(Dataset entries)

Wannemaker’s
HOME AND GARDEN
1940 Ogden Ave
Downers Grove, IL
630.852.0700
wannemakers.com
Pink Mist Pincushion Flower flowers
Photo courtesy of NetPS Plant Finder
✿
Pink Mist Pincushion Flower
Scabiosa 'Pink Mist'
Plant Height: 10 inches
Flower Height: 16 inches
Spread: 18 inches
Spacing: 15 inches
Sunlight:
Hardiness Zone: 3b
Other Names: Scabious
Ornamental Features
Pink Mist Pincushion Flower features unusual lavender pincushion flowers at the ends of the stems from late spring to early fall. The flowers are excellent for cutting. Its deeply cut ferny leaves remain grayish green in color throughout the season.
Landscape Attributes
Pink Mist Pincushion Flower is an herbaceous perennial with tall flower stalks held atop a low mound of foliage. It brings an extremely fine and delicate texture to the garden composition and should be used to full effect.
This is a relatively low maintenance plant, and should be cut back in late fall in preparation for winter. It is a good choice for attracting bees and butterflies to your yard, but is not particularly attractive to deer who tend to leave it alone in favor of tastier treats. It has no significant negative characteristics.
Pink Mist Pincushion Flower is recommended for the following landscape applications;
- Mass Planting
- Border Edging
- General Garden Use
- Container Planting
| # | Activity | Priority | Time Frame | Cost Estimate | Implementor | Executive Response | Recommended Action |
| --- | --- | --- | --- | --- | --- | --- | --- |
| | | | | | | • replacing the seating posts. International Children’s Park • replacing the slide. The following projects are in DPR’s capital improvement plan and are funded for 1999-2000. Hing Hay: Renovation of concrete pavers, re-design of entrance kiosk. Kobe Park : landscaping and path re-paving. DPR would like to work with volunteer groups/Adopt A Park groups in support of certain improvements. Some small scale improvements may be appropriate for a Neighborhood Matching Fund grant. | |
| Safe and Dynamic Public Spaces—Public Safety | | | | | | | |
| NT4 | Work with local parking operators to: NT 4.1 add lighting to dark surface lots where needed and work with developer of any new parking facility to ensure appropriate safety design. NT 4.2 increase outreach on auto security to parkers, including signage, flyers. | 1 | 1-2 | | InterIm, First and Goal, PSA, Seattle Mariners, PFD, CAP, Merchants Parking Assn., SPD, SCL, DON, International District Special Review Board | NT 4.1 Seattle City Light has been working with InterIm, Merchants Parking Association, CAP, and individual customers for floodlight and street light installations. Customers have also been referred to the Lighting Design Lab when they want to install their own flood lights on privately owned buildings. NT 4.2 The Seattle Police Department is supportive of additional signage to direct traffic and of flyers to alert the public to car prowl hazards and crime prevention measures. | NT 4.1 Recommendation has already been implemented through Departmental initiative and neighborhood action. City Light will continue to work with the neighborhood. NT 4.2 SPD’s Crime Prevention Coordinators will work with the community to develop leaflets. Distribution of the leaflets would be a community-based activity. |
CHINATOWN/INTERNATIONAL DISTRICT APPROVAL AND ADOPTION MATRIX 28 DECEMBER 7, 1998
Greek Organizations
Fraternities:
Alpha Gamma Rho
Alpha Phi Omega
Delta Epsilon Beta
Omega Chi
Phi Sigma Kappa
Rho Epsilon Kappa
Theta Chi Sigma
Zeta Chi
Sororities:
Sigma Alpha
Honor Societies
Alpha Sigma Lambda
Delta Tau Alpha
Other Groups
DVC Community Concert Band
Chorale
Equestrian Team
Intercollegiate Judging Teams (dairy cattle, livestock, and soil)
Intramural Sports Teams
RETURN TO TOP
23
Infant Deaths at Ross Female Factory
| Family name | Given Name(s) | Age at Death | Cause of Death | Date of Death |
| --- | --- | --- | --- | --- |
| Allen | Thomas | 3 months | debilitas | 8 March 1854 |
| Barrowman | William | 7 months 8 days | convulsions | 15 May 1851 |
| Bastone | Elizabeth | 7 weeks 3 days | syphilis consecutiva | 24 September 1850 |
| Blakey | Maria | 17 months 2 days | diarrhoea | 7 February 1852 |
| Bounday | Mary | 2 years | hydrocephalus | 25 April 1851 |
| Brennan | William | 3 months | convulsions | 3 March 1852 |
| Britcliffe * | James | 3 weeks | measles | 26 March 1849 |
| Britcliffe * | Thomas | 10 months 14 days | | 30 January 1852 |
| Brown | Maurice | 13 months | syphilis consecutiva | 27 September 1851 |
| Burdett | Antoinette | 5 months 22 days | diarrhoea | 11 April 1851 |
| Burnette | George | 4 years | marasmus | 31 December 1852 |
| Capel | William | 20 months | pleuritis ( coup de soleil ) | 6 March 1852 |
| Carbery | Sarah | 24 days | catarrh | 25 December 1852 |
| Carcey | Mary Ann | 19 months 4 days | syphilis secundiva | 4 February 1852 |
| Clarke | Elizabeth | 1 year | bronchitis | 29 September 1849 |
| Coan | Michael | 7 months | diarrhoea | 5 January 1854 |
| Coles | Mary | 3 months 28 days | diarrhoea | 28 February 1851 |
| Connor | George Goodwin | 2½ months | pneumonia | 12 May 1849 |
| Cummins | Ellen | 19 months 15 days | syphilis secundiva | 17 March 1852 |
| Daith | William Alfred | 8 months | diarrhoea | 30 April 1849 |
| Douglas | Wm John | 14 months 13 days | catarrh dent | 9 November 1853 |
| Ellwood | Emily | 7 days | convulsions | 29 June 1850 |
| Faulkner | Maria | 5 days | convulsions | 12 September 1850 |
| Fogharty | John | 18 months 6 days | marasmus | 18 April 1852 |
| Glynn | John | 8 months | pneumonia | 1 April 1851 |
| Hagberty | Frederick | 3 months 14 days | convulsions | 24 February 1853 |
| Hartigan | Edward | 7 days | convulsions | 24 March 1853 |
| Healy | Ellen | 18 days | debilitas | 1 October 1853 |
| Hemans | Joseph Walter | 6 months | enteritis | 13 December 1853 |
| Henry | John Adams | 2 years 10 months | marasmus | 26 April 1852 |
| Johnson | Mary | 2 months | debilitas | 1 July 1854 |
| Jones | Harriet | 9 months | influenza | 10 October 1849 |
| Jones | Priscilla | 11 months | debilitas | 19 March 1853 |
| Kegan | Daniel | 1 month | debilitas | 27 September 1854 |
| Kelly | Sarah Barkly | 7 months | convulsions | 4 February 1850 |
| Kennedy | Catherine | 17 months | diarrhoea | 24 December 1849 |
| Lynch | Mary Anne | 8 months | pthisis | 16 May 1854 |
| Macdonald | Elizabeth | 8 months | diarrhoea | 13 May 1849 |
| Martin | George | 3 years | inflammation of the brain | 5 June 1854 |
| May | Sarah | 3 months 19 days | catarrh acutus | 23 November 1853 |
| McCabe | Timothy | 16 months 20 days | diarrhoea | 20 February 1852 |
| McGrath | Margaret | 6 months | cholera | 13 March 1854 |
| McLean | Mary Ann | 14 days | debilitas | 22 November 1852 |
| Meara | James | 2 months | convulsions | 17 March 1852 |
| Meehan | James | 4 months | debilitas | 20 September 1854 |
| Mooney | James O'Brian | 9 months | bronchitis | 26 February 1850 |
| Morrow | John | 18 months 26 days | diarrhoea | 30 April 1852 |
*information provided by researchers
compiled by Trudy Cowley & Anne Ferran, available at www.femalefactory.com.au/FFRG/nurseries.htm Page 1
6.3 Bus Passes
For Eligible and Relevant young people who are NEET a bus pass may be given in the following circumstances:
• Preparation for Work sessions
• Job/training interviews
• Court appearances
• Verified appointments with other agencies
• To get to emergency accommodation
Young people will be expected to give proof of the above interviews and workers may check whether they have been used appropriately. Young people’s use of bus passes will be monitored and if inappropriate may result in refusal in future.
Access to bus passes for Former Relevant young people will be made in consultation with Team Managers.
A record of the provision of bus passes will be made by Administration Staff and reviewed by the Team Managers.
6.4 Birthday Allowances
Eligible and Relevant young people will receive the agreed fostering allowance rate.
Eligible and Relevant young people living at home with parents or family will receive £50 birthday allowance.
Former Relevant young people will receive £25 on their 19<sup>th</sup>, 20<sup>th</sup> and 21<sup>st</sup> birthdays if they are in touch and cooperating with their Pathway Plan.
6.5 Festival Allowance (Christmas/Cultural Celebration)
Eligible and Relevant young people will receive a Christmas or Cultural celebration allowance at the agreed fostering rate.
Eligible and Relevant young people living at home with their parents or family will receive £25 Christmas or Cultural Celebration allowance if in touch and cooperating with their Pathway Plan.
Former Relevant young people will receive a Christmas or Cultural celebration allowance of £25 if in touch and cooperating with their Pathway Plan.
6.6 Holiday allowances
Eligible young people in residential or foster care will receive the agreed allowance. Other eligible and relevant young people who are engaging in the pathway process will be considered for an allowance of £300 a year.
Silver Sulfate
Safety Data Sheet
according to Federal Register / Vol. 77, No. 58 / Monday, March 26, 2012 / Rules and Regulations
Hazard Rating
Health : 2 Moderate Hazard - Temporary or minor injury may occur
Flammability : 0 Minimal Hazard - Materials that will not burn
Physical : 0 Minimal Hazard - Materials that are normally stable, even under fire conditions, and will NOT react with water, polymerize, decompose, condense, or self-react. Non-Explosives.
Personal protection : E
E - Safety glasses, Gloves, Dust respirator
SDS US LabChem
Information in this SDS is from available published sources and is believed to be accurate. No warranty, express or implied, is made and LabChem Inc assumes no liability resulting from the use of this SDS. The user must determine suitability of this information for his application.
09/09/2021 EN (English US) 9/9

■ YOUR GOAL
Using the records above, restate word for word the lines from the one with "Eligible and Relevant young people living at home with parents" through the one with "6.5 Festival Allowance", both included.

■ WORKED SOLUTION
Eligible and Relevant young people living at home with parents or family will receive £50 birthday allowance.
Former Relevant young people will receive £25 on their 19<sup>th</sup>, 20<sup>th</sup> and 21<sup>st</sup> birthdays if they are in touch and cooperating with their Pathway Plan.
6.5 Festival Allowance (Christmas/Cultural Celebration)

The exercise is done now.